Reproducibility & Code¶

Philosophy¶

This Python port was written to be:

transparent – every step is in a plain Python script,
reproducible – Snakemake encodes the full dependency graph,
extensible – you can plug in new models, new datasets, or new constructs without rewriting everything.

Environments¶

You can reproduce the full analysis using:

uv or pip with requirements.txt,
Python 3.9–3.11.

All versions are pinned in pyproject.toml / requirements.txt.

Workflow (Snakemake)¶

The core analysis is orchestrated by the Snakefile:

snakemake -j 4
runs the full pipeline and generates:
- intermediate parameter tables in parameters/,
- diagnostic plots in plots/,
- final integrated report in report/.

The rules:

encode dependencies between steps (1–7),
enforce that later steps only run once earlier parameters are available,
clean up intermediate directories automatically if configured that way.

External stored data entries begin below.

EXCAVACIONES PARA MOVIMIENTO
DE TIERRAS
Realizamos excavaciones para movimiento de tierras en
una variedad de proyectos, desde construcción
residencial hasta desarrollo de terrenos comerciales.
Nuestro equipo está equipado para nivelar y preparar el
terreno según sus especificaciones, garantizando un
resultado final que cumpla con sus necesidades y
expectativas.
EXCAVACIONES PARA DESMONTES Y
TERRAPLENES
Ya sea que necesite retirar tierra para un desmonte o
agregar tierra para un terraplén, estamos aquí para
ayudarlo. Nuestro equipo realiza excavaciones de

You can visualise the DAG with:

snakemake --dag | dot -Tpdf > dag.pdf

Determinism¶

The pipeline is designed to be deterministic given the same inputs:

ODE integration uses scipy.integrate.solve_ivp with fixed settings,
optimisation uses scipy.optimize.curve_fit with explicit initial guesses,
plotting is scripted and does not involve random jitter.

Any remaining variability (e.g. due to local BLAS/OpenMP threading) should be minor and not affect qualitative conclusions.

Validation vs original R workflow¶

To confirm that the Python port faithfully reproduces the original CasTuner analysis, the following was compared:

mCherry degradation rate α
Repression/derepression delays
Up- and down-regulation half-times
Hill parameters K and n, including their ordering across constructs
Representative Hill curves, time courses and ODE trajectories

Results:

parameter rankings and curve shapes match very closely,
absolute values differ modestly, consistent with:
- different ODE solvers (deSolve::lsoda vs solve_ivp),
- different non-linear optimisers and tolerance settings.

In short, the Python implementation captures the same biological trends and quantitative behaviour as the original R code, while being easier to integrate into modern Python-based analysis pipelines.

Extending the pipeline¶

You can:

add new steps as additional scripts + Snakemake rules,
plug in alternative models (e.g. multi-state chromatin models) by reusing:
- the data loading,
- gating,
- and plotting utilities already present.

The documentation for each step should give you enough context to do this without breaking the global narrative.